▸ Document segment
○ ○ ○ ○ ○ ○ ○

While every patent applied for by our clients is solely assigned to them, many of our team members get the thrill of being listed as inventors (an inventor is “the person, or persons in United States patent law, who contribute to the claims of a patentable invention”). It is thrilling to see your name on a patent and really does create a historical record of your career as a product developer.
But my one-sided, ego-driven view of patent protection has morphed over the last couple of years when I had to consider what level of protection was practical for a product I was selling. There were a couple key characteristics of the product:
- It was easy to copy both domestically and internationally.
- It was trendy and may not have much market value in three or so years.
These characteristics were at odds with each other. The first characteristic would suggest needing strong copyright and patent protection. In this case, the copyright was difficult to get and any simple changes to the product made it possible to get around the copyright. A design patent would be similarly weak. A utility patent was possible and we considered it seriously and in the end determined that it would be a waste of time and money for a few reasons:
- The likelihood of getting a utility patent was low as we would have a hard time proving our claims were “non-obvious.”
- If we did succeed, it may take three years to have the patent issued. At that point, the market may not exist and anyone that did infringe would already have made their money. Obviously, we had the option to wait to sell our idea until the patent was issued, but at that point, there probably would be no money to be made.
- We didn’t have the stomach or the resources to aggressively defend the patent.
So we decided our best approach was to design the best product we could, market it aggressively and do our best to beat the copycats in the market.
The Wright Brothers focused almost all of their efforts on patent protection and almost no time working on improving their airplanes.

○ ○ ○ ○ ○ ○ ○

▸ What you will do
1) From the patent passage, extract the words starting with "But my one-sided, ego-driven" and going on through "domestically and internationally.".
2) State whether each statement agrees with the patent passage, answering yes or no and quoting the words that decide it: (a) After serious consideration, a utility patent was judged a waste of time and money. (b) A design patent was seen as offering strong protection for the product. (c) The product was expected to keep its market value for at least a decade.
Answer using only the patent passage.

○ ○ ○ ○ ○ ○ ○

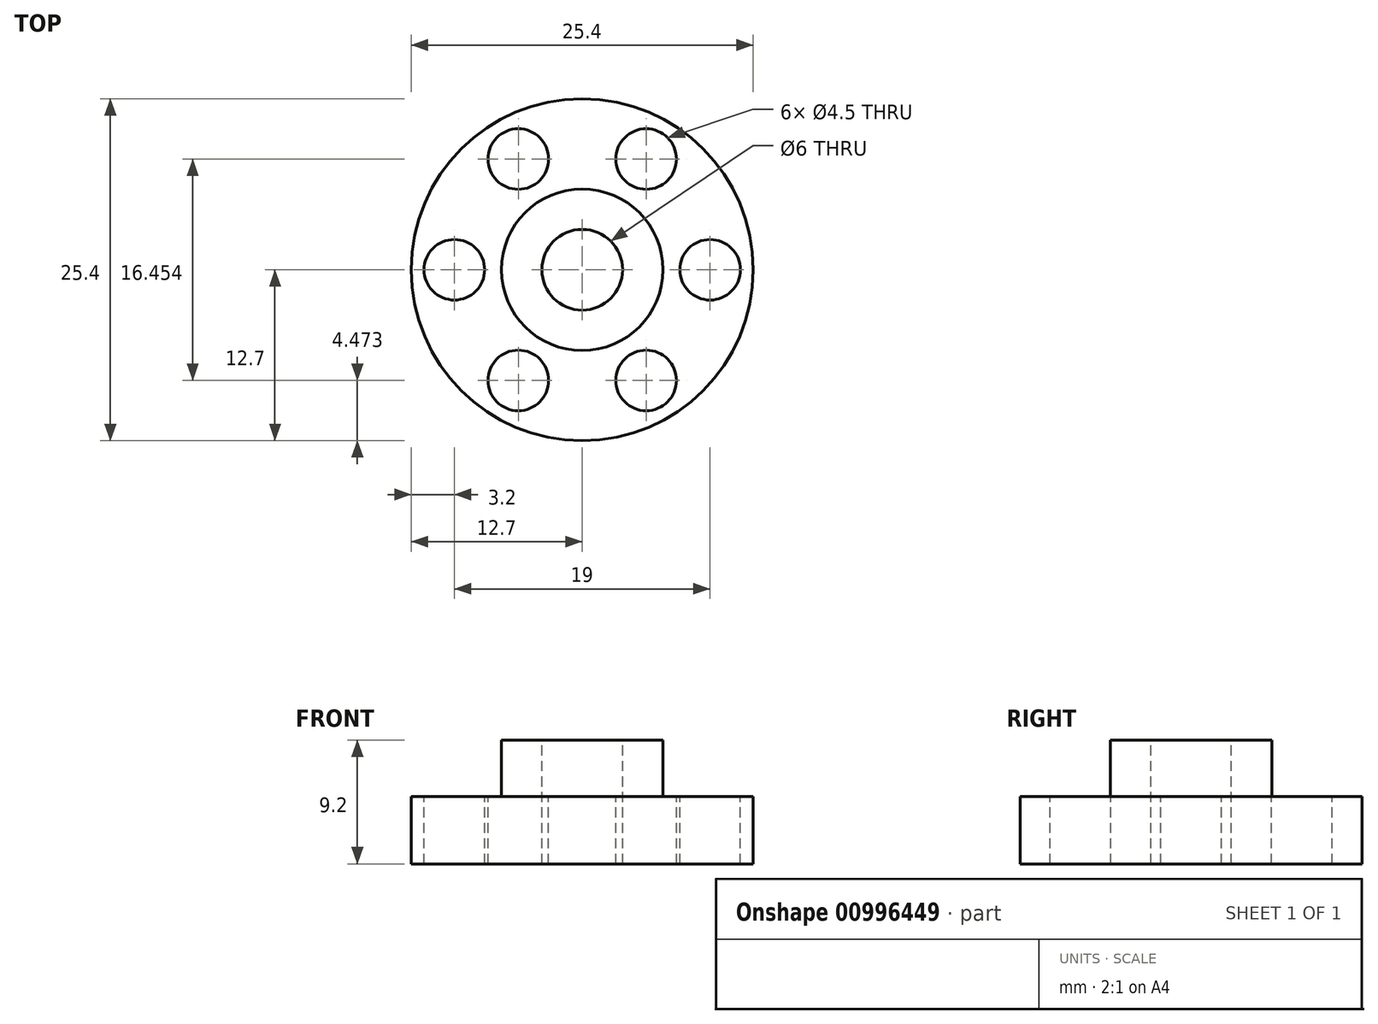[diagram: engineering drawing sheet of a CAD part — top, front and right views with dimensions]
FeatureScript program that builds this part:
annotation { "Feature Type Name" : "Feature", "Feature Type Description" : "" }
export const myFeature = defineFeature(function(context is Context, id is Id, definition is map)
    precondition{}
    {
        {
            var Q0;
            Q0=qCreatedBy(makeId("Front.planeOp"),FACE);
            var sketch = newSketch(context, id + "F0", { "sketchPlane" : qUnion([Q0])});
            skLineSegment(sketch, "E0", {"start": v(0, 0) * mm, "end": v(-12.7, 0) * mm});
            skLineSegment(sketch, "E1", {"start": v(-12.7, 0) * mm, "end": v(-12.7, 5) * mm});
            skLineSegment(sketch, "E2", {"start": v(-12.7, 5) * mm, "end": v(-6, 5) * mm});
            skLineSegment(sketch, "E3", {"start": v(-6, 5) * mm, "end": v(-6, 9.2) * mm});
            skLineSegment(sketch, "E4", {"start": v(-6, 9.2) * mm, "end": v(0, 9.2) * mm});
            skLineSegment(sketch, "E5", {"start": v(0, 9.2) * mm, "end": v(0, 0) * mm});
            skLineSegment(sketch, "E6", {"start": v(-3, 9.2) * mm, "end": v(-3, 0) * mm});
            skSolve(sketch);
        }
        {
            var Q0;
            {var subQ1=sQuery(id+"F0.wireOp",EDGE,"E1");Q0=makeQuery(id+"F0.imprint","IMPRINT",FACE,{"disambiguationData":[TD([[makeQuery(id+"F0.imprint","IMPRINT",EDGE,{"derivedFrom":subQ1}),-1.0]])]});}
            var Q1;
            Q1=sQuery(id+"F0.wireOp",EDGE,"E5");
            revolve(context, id + "F1", {"surfaceOperationType" : NewSurfaceOperationType.NEW, "entities" : qUnion([Q0]), "axis" : qUnion([Q1]), "revolveType" : RevolveType.FULL});
        }
        {
            var Q0;
            Q0=makeQuery(id+"F1.opRevolve","SWEPT_FACE",FACE,{"disambiguationData":[OSD([sQuery(id+"F0.wireOp",EDGE,"E2")])]});
            var sketch = newSketch(context, id + "F2", { "sketchPlane" : qUnion([Q0])});
            skCircle(sketch, "E7", {"center": v(0, 0) * mm, "radius": 9.5 * mm, "construction": true});
            skLineSegment(sketch, "E8.0", {"start": v(-4.75, 8.23) * mm, "end": v(4.75, 8.23) * mm, "construction": true});
            skLineSegment(sketch, "E8.1", {"start": v(4.75, 8.23) * mm, "end": v(9.5, 0) * mm, "construction": true});
            skLineSegment(sketch, "E8.2", {"start": v(9.5, 0) * mm, "end": v(4.75, -8.23) * mm, "construction": true});
            skLineSegment(sketch, "E8.3", {"start": v(4.75, -8.23) * mm, "end": v(-4.75, -8.23) * mm, "construction": true});
            skLineSegment(sketch, "E8.4", {"start": v(-4.75, -8.23) * mm, "end": v(-9.5, 0) * mm, "construction": true});
            skLineSegment(sketch, "E8.5", {"start": v(-9.5, 0) * mm, "end": v(-4.75, 8.23) * mm, "construction": true});
            skLineSegment(sketch, "E9", {"start": v(-9.5, 0) * mm, "end": v(9.5, 0) * mm, "construction": true});
            skPoint(sketch, "E10", {"position": v(-4.75, 8.23) * mm});
            skPoint(sketch, "E11", {"position": v(-9.5, 0) * mm});
            skSolve(sketch);
        }
        {
            var Q0;
            Q0=sQuery(id+"F2.wireOp",VERTEX,"E10");
            var Q1;
            Q1=sQuery(id+"F2.wireOp",VERTEX,"E11");
            var Q2;
            Q2=sQuery(id+"F2.wireOp",VERTEX,"E8.3.end");
            var Q3;
            Q3=sQuery(id+"F2.wireOp",VERTEX,"E8.2.end");
            var Q4;
            Q4=sQuery(id+"F2.wireOp",VERTEX,"E8.1.end");
            var Q5;
            Q5=sQuery(id+"F2.wireOp",VERTEX,"E8.0.end");
            var Q6;
            Q6=makeQuery(id+"F1.opRevolve","SWEPT_BODY",BODY,{"disambiguationData":[OSD([sQuery(id+"F0.wireOp",EDGE,"E0"),sQuery(id+"F0.wireOp",EDGE,"E1"),sQuery(id+"F0.wireOp",EDGE,"E2"),sQuery(id+"F0.wireOp",EDGE,"E3"),sQuery(id+"F0.wireOp",EDGE,"E4"),sQuery(id+"F0.wireOp",EDGE,"E6")])]});
            hole(context, id + "F3", {"style" : HoleStyle.SIMPLE, "endStyle" : HoleEndStyle.BLIND, "standardTappedOrClearance" : lookupTablePath({ "fit" : "Normal", "standard" : "ISO", "size" : "M4", "type" : "Clearance" }), "standardBlindInLast" : lookupTablePath({ "fit" : "Normal", "standard" : "ISO", "engagement" : "75%", "pitch" : "0.7 mm", "size" : "M4", "type" : "Clearance & tapped" }), "holeDiameter" : 4.5 * mm, "majorDiameter" : 5 * mm, "holeDepth" : 7 * mm, "isTappedThrough" : true, "tappedDepth" : 5.5 * mm, "tapClearance" : 3, "locations" : qUnion([Q0, Q1, Q2, Q3, Q4, Q5]), "scope" : qUnion([Q6])});
        }
    });
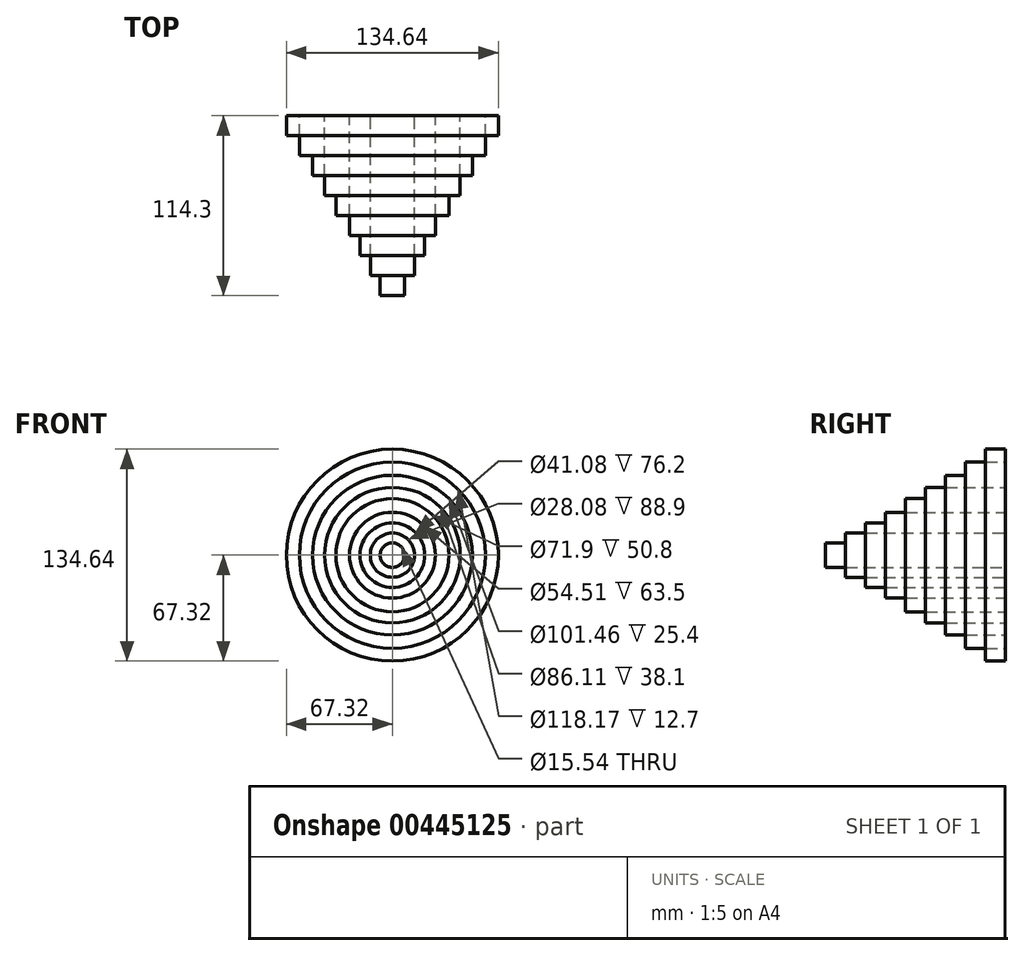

○ ○ ○ ○ ○ ○ ○

▸ Worked answers
1)
But my one-sided, ego-driven view of patent protection has morphed over the last couple of years when I had to consider what level of protection was practical for a product I was selling. There were a couple key characteristics of the product:
- It was easy to copy both domestically and internationally.

2)
(a) Yes: "in the end determined that it would be a waste of time and money for a few reasons"
(b) No: "A design patent would be similarly weak."
(c) No: "It was trendy and may not have much market value in three or so years."